劉筠看著那八個冷綠色火柱就要撞擊到『一脈同心』防護罩上了,心裡是焦急萬分,有心讓石兒引出『太極陰陽球』來抵禦,但是又怕石兒再次受傷。而芙蓉的那個『玄光守護』,也不知該如何來開啟。
就在那八個綠色火球將要碰觸到『一脈同心』防護罩外壁的剎那,忽然在『一脈同心』防護罩外圍,極速的刮起了一陣龍捲風!準確的說,應該是一個空心的龍捲風,或者說是一個保護性的龍捲風。
那八個綠色火柱便齊刷刷的插到了地上,然後那綠色的火焰就消失了,什麼都不存在了。
那八個血衣蒙面人眼角的一絲喜悅頓時消失了,取而代之的是驚訝和震怒,眼看就要成功,卻突然刮起了龍捲風?
八個人幾乎同時抬頭,他們發現了在屋頂上,不知什麼時候破了一個大洞,在那個大洞的中央飛浮著一個人,這個人也是全身蒙面,不同的是,他身穿著一襲長袍,鷹面面具上只露出一雙殺氣逼人的眼睛。

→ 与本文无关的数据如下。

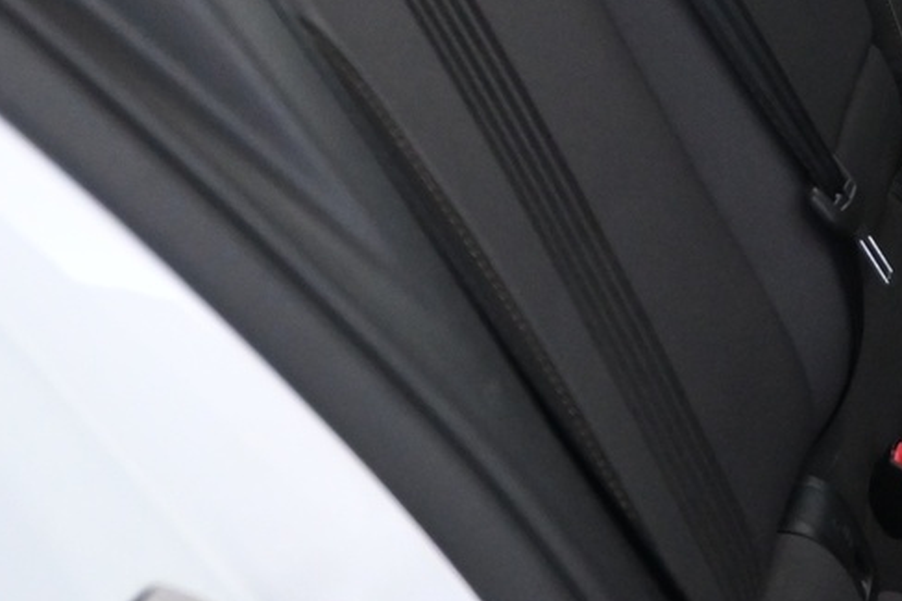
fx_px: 2371
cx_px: 1179
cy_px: -166
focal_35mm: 95
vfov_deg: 13.9
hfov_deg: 19.8
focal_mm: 19
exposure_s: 1/30
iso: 2500
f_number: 3.8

他手裡拿著一把散發著乳白色的窄劍,他的後背和腳底,好像有什麼東西在閃爍著,看不清楚,似乎是若隱若現的羽翼。
為首一名血衣蒙面人,看到此人的功力竟然是如此的強勁,不由得倒吸一口涼氣,卻是一時猜不出這個白衣蒙面人是誰。他心中計議一番,稍稍猶豫之後,大喝一聲:「撤!」然後,他和其他的七個血衣蒙面人,便急速的向著店門外飛馳而去,轉眼八個背影就消失了。
那個白衣蒙面人便追了上去,也消失不見了。
劉筠正要向那個白衣蒙面人道謝,卻見他理也不理,自顧自的走了,也不便去追,只是專心的守護著芙蓉。此時的芙蓉,臉色終於有了幾絲血色,有很多黑色的淤血被『醫療石』從芙蓉的血管末端抽了出去,變成了一道道細細的黑紅色血絲,激射到了地上。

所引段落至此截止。